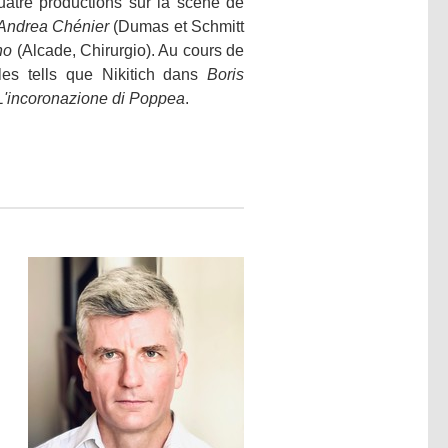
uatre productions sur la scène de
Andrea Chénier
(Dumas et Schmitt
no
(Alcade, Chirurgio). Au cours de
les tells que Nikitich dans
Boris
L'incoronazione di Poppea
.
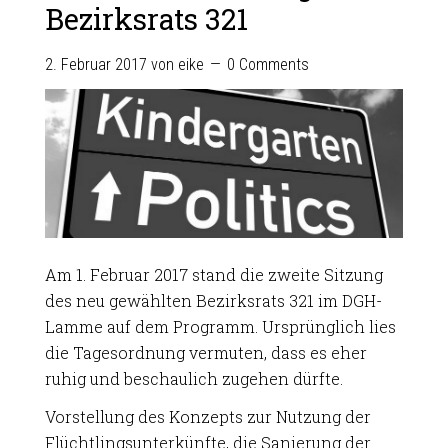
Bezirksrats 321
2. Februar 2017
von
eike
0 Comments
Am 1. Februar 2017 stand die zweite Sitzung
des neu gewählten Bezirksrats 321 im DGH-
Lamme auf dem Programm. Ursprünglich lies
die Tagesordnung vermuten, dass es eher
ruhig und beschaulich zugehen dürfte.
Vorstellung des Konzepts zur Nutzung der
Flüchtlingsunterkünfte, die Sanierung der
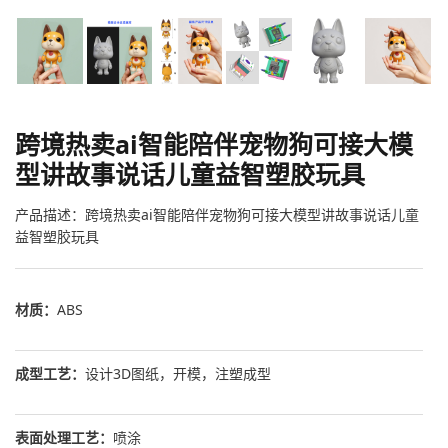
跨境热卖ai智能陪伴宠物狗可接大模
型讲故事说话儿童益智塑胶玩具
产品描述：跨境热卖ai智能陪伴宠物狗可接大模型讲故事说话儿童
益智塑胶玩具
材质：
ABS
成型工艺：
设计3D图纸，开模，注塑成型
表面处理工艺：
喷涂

###

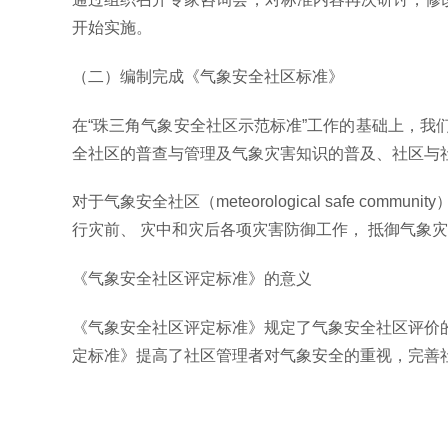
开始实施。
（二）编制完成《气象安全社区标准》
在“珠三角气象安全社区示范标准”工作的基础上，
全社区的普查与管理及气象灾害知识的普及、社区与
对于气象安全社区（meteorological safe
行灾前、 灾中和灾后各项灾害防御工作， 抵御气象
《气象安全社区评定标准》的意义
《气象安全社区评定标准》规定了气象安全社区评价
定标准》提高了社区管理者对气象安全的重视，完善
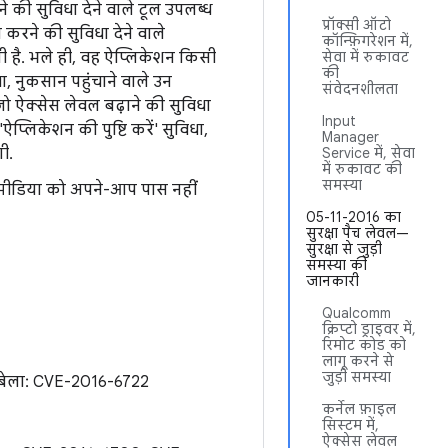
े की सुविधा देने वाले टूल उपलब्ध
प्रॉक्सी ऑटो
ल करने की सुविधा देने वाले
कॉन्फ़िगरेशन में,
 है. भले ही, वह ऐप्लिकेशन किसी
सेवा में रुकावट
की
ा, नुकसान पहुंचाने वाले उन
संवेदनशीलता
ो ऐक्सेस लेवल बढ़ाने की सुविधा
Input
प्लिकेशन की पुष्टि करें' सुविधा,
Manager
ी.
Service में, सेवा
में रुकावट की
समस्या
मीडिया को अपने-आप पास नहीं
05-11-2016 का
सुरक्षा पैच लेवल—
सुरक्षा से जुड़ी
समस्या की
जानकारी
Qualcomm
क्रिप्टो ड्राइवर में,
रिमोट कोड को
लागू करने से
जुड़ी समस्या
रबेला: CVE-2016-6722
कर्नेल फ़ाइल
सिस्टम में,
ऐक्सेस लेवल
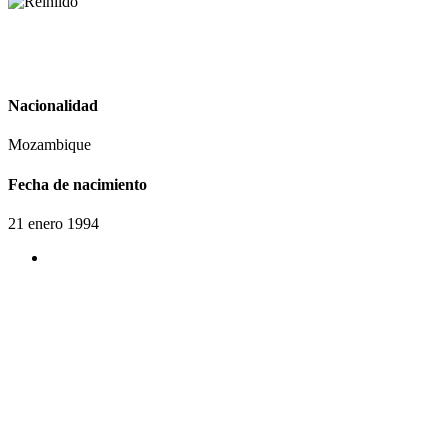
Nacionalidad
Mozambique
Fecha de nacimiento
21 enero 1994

###

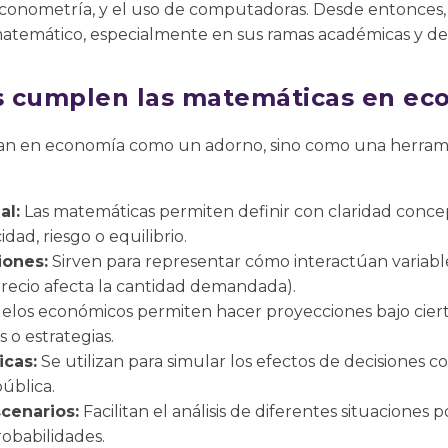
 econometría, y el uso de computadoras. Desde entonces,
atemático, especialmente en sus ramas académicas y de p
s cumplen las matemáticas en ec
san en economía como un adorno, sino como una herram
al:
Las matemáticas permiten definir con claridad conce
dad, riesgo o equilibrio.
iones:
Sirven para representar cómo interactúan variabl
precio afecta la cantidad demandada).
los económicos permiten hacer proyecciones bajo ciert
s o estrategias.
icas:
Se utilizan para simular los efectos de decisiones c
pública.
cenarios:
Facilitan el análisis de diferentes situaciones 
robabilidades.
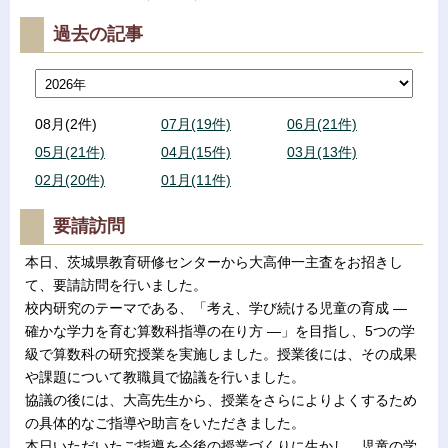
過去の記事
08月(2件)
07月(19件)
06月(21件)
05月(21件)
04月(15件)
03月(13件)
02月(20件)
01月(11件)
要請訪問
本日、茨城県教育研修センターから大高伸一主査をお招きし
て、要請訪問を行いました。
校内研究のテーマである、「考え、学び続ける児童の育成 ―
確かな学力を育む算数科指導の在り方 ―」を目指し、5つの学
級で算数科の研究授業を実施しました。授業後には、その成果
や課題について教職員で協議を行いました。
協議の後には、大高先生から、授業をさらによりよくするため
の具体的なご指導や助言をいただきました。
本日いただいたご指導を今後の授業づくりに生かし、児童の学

###

Copy everything from the line containing "uatre productions sur la scène de" down to the line containing "Flüchtlingsunterkünfte, die Sanierung der", substituting "Ortsrats" for "Bezirksrats" and leaving all else unchanged. Leave the pictures out of your answer.

● **Output**:
uatre productions sur la scène de
Andrea Chénier
(Dumas et Schmitt
no
(Alcade, Chirurgio). Au cours de
les tells que Nikitich dans
Boris
L'incoronazione di Poppea
.
Ortsrats 321
2. Februar 2017
von
eike
0 Comments
Am 1. Februar 2017 stand die zweite Sitzung
des neu gewählten Ortsrats 321 im DGH-
Lamme auf dem Programm. Ursprünglich lies
die Tagesordnung vermuten, dass es eher
ruhig und beschaulich zugehen dürfte.
Vorstellung des Konzepts zur Nutzung der
Flüchtlingsunterkünfte, die Sanierung der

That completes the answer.